TASK REQUIREMENTS:
Should a line below contain the word "fresh", report it.

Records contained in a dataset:
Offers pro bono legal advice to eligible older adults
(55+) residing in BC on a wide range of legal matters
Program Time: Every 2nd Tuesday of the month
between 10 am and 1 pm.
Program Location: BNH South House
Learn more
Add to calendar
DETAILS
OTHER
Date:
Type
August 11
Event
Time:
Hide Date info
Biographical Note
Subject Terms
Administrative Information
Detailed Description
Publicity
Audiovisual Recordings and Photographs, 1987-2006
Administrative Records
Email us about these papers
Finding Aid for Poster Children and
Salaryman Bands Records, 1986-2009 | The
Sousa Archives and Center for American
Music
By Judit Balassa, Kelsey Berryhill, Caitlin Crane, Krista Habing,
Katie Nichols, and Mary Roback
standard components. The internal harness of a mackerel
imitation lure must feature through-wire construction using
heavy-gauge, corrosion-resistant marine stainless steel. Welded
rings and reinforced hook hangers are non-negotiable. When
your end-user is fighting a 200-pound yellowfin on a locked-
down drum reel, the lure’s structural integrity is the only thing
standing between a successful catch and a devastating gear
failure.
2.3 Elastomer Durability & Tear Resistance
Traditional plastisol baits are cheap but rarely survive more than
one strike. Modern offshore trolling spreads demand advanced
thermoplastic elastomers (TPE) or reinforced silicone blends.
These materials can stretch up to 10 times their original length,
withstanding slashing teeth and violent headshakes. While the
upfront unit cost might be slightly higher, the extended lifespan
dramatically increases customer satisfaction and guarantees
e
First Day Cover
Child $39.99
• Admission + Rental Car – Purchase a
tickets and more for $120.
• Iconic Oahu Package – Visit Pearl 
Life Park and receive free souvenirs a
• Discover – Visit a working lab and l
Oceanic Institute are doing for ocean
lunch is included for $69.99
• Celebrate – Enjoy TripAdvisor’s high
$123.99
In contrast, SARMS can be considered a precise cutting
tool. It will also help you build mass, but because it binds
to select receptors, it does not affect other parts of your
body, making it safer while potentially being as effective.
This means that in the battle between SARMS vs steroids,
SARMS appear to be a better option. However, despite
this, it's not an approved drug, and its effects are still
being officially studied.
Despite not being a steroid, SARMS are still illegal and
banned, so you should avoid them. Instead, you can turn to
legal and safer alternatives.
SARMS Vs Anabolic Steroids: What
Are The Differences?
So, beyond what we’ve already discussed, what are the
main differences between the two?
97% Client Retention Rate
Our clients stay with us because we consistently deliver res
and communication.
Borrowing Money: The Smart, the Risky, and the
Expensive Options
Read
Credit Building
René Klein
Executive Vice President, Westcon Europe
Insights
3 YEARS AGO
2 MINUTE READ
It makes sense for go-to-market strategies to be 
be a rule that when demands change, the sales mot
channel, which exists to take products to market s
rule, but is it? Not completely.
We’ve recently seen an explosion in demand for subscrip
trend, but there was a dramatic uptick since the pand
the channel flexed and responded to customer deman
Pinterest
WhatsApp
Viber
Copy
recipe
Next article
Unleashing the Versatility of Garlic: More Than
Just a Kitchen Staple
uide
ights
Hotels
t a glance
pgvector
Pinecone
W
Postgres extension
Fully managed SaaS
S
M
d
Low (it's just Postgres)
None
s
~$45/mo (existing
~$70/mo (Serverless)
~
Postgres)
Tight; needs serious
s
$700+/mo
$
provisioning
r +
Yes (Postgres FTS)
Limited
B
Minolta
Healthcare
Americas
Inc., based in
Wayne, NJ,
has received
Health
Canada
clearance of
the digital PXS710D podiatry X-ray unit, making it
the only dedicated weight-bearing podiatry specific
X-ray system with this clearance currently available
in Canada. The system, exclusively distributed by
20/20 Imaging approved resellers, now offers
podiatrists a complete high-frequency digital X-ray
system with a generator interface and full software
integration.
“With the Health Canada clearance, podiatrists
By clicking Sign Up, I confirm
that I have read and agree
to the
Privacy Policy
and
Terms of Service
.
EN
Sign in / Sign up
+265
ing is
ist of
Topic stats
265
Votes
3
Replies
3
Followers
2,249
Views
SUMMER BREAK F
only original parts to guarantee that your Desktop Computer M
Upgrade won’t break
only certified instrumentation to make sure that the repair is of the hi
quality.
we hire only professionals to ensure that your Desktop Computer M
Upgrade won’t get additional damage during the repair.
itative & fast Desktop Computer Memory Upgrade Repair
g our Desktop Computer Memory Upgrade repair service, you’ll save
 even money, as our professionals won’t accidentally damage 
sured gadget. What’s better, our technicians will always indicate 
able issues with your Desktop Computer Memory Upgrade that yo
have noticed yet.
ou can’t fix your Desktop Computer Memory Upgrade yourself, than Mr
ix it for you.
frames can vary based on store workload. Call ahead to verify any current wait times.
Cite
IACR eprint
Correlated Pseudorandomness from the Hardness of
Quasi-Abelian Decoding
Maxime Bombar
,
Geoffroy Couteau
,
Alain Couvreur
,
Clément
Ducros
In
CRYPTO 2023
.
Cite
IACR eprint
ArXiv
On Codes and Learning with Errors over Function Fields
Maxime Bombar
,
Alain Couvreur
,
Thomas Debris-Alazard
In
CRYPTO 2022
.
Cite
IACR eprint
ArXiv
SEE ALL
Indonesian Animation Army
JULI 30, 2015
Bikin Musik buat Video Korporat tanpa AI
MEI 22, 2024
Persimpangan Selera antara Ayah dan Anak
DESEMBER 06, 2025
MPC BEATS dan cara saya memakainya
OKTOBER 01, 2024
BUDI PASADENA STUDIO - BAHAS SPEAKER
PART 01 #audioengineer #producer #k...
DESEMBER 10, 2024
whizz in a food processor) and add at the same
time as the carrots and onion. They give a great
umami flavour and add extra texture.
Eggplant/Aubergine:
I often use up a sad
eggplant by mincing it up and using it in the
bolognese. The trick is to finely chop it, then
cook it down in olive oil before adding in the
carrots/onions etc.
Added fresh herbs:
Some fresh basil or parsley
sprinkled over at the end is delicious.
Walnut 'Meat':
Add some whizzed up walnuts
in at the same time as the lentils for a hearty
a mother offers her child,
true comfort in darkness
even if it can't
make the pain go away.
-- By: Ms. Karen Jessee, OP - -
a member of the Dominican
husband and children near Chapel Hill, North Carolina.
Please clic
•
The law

ANSWER TO THE EXERCISE:
Added fresh herbs:
Some fresh basil or parsley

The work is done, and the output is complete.